Benchmarking & tuning guide#
This tutorial guides you through setting up benchmarks and performing performance tuning in MaxText, focusing on key aspects like how to set up benchmarks, choose the right config and tuning the benchmark performance.
How to setup benchmark#
Setting up effective benchmarks is crucial for accurate performance tuning. Here’s how to approach it:
Benchmark with synthetic data and repeated batches#
To efficiently benchmark MaxText without large, real datasets, use synthetic data to eliminate input and pipeline bottlenecks.
set dataset_type to “synthetic” and reuse_example_batch to 1.
Start with arithmetic intensity analysis#
Begin your benchmarking efforts by performing an arithmetic intensity analysis. This fundamental step helps you determine the ideal batch size and sharding strategy for your specific hardware and workload. Based on your analysis and hardware configuration, select the sharding approach that yields the best results.
Arithmetic intensity is calculated as the ratio of floating-point operations (FLOPs) to memory(bytes) or communication(bytes).
Arithmetic Intensity = FLOPs / Bytes
This metric helps determine whether a computation is MXU-bound (high arithmetic intensity) or memory-bound/communication-bound (low arithmetic intensity).
This sharding document illustrates various sharding strategies and their roofline analysis, through AI analysis.
Metrics for benchmark analysis#
For benchmarking purposes, we collect the step time for training. This step time is then used to calculate MFU and throughputs, which provide insights into the utilization achieved for each benchmark workload.
MFU = flops_train_step / step_time / peak HW FLOPS
Throughput = global tokens / step_time / number of devices
More detailed are explained in Performance metrics.

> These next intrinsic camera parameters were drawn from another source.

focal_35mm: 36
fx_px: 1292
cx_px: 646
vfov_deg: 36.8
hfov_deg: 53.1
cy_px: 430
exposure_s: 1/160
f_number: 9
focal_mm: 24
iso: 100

Tuning benchmark performance#
Tuning Remat policy#
Rematerialization (remat) is a technique used to reduce memory consumption during model training. It works by recomputing activations during the backward pass instead of storing them in memory during the forward pass. This can be particularly beneficial for large models where memory is a bottleneck.
When tuning remat policy, the goal is to find a balance between memory savings and computational overhead. Recomputing activations consumes FLOPs, so aggressive rematerialization can increase training time. However, if memory is the limiting factor, remat can enable larger batch sizes or model sizes, ultimately leading to faster training or the ability to train models that would otherwise be impossible.

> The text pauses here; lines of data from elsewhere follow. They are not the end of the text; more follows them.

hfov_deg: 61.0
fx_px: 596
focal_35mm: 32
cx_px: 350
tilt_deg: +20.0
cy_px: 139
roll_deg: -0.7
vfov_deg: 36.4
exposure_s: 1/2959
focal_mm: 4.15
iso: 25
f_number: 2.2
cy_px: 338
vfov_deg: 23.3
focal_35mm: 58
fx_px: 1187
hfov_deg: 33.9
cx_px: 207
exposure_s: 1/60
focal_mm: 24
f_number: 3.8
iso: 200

If there is enough host HBM memory, activations can be offloaded to host memory to save the recompute.
MaxText offers both preset and granular re-materialization policies, allowing you to tailor them to your specific requirements.
Provided Remat policies
Remat policies can be chosen from: minimal_with_context, minimal, save_dot_with_context_except_mlp, save_dot_except_mlpwi, save_dot_except_mlp, save_qkv_proj, qkv_proj_offloaded, custom, minimal_offloaded, save_out_proj and full.
These options offer a trade-off between speed (fastest to slowest) and HBM usage (highest to lowest)
minimal_with_context consumes the most HBM memory, while full signifies minimal checkpointing, with everything being rematerialized. More explanation and latest support
Custom policy
To use a custom policy, set remat_policy to custom and specify the layers in the decode module as offload, device, or remat.
offload: The tensor is offloaded to the CPU host.device: The activation remains on the TPU device.Remat: Rematerialization is performed during the backward pass.
Low precision training#
MaxText supports quantization via QWIX. To enable this, set use_qwix_quantization=true.
Different quantization recipes are available, including "int8", "fp8", "fp8_full", "fp8_gpu", and "fp8_nanoo".
For v6e and earlier generation TPUs, use the “int8” recipe. For v7x and later generation TPUs, use “fp8_full”. GPUs should use “fp8_gpu” for NVIDIA and “nanoo_fp8” for AMD.
See Quantization.
Choose sharding strategy#
Sharding is crucial for optimizing model performance. MaxText offers various sharding strategies and hybrid options, including FSDP, TP, EP, CP, and PP, which can be configured through your MaxText settings. This document illustrates in detail how sharding works in maxtext and chooses the right sharding config for your workload.
Performance tuning on custom Pallas call#
Tune-jax offers a tuning tool for Pallas kernels on both GPU and TPU. Users can tune custom kernels for specific model configurations by providing input shapes and defining a tuning search space.
Usage:
import functools
from tune_jax import tune
@functools.partial(tune, hyperparams={'block_q': [256, 512, 1024], 'block_k': [8, 16]})
def my_pallas_function(...):
This example code will benchmark my_pallas_function across all combinations of block_q and block_k, automatically handling any compilation failures.
Communication overlaps and tuning#
There are two methods for asynchronous collective offloading:
Offload Collectives to Sparse Core:
This method is recommended for v7x. To enable it, set the following flags from link:
ENABLE_SPARSECORE_OFFLOADING_FOR_RS_AG_ARENABLE_SPARSECORE_OFFLOADING_FOR_REDUCE_SCATTERENABLE_SPARSECORE_OFFLOADING_FOR_ALL_GATHERENABLE_SPARSECORE_OFFLOADING_FOR_ALL_REDUCE
Overlap Collective Using Continuation Fusion:
This method is recommended for v5p and v6e. To enable it, set the following flags (link):
CF_FOR_ALL_GATHERCF_FOR_ALL_REDUCE
Those XLA can be set via LIBTPU_INIT_ARGS
Scoped Vmem tuning#
scoped_vmem can be tuned using xla_tpu_scoped_vmem_limit_kib. The hardware limitations for vmem are 64M for v5e, 128M for v6e, and 64M for v7x.
This can be set via LIBTPU_INIT_ARGS, range can be 0 through hardware limit. For example:
LIBTPU_INIT_ARGS="---xla_tpu_scoped_vmem_limit_kib=65536"